Schneider, Pottenger and King, The Distribution of Wealth

Michael Schneider, Mike Pottenger and John E. King, The Distribution of Wealth: Growing inequality? 2nd edition, Edward Elgar, 2016, xiii + 214 pp, 1 78347 643 5, hbk, £75

The first edition of this book, published in 2004, [1] was entitled simply The Distribution of Wealth. That book recognised that little attention had been paid to the field, and that there was little relevant data available, but that the subject was important ‘because the wellbeing of individuals/households is affected by their wealth independently of their income’ (1st edition, p. 5). The first edition discussed how to measure inequality in the distribution of wealth; contained case studies from a variety of different countries (and found that ‘inequality fell fairly continuously during the first three quarters of the twentieth century, but thereafter either remained relatively constant or increased’ (1st edition, p. 53)); discussed a number of determinants of the distribution of wealth (and found that inequality in the distribution of incomes accounts for only half of the inequality in the distribution of wealth); asked how unequal the distribution of wealth should be on the basis of a variety of views of what society should be like; and discussed ways of changing the distribution of wealth. The author of that first edition, Michael Schneider, explored a variety of methods for reducing wealth inequality – taxation of wealth-holders, taxation of wealth transfers, an increase in communal ownership, and the issuing of shares in mutual funds – and recommended a progressive inheritance tax (p. 100), but cautioned that care would need to be taken over its implementation in order to avoid capital flight.

Second editions can fulfil two purposes. They can update the existing material, and they can pursue additional agendas. This second edition does both. First of all, it updates and extends the existing material (for instance, by updating statistics, and by adding additional case studies); and it shifts the agenda by paying a lot more attention to trends in the distribution of wealth. So, for instance, whereas the first edition contained a chapter on determinants of the distribution of wealth, the second edition contains two chapters, one on the same subject, and another entitled ‘Determinants of changes in the distribution of wealth’ – a chapter focused on Thomas Piketty’s thesis that because income from capital is rising faster than income from labour, wealth inequality will continue to increase and capitalism will become unstable.

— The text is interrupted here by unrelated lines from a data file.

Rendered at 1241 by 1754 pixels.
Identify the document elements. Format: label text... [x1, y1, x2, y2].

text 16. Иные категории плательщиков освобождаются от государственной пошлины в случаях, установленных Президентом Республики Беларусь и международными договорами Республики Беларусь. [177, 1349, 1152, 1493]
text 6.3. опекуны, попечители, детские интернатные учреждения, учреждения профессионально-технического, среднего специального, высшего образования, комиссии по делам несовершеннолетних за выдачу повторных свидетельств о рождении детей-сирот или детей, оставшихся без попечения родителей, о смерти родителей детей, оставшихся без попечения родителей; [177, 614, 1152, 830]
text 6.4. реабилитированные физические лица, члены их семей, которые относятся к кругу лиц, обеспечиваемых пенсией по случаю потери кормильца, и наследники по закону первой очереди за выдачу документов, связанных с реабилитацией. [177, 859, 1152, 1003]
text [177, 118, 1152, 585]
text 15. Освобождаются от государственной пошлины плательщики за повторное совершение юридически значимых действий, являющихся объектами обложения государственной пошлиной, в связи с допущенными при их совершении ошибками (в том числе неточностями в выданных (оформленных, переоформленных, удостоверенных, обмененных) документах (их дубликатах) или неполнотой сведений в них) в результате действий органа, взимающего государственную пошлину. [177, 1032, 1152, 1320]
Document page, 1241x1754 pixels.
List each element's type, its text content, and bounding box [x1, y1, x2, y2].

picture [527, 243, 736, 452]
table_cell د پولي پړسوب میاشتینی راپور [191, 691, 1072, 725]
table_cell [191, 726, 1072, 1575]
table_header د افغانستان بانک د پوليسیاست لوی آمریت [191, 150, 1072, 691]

In the second edition the chapter ‘How to change the distribution of wealth’ has experienced very little revision. This is a missed opportunity. The new chapter on ‘determinants of changes in the distribution of wealth’ reveals a clear link between growth in wealth inequality and the reducing share of the proceeds of production going to labour: which suggests that the chapter on what to do about increasing wealth inequality ought to have contained a section on how to remedy the income imbalance. An inheritance tax is all very well, and additional communal ownership might be helpful, but a chief driver of accelerating wealth inequality remains to be tackled. To tax wealth transfers, including financial transactions, and distribute the proceeds to a country’s population (an adaptation of the distribution of nationally owned wealth that the authors discuss) would be to tackle increasing wealth inequality in two ways at once: it would directly reduce wealth inequality, and it would ameliorate one of the drivers of wealth inequality. Perhaps in a third edition the authors might be able to add a new section to the seventh chapter along these lines.

Sometimes second editions are published and you wonder why they have been because very little has been changed. This is not the case here. This second edition of The Distribution of Wealth thoroughly updates much of the material, reorganises material where it needed reorganising (particularly in relation to the case studies), and considerably extends the agenda to what really matters: the constant increase in wealth inequality.

The new indexes are a lot better, too.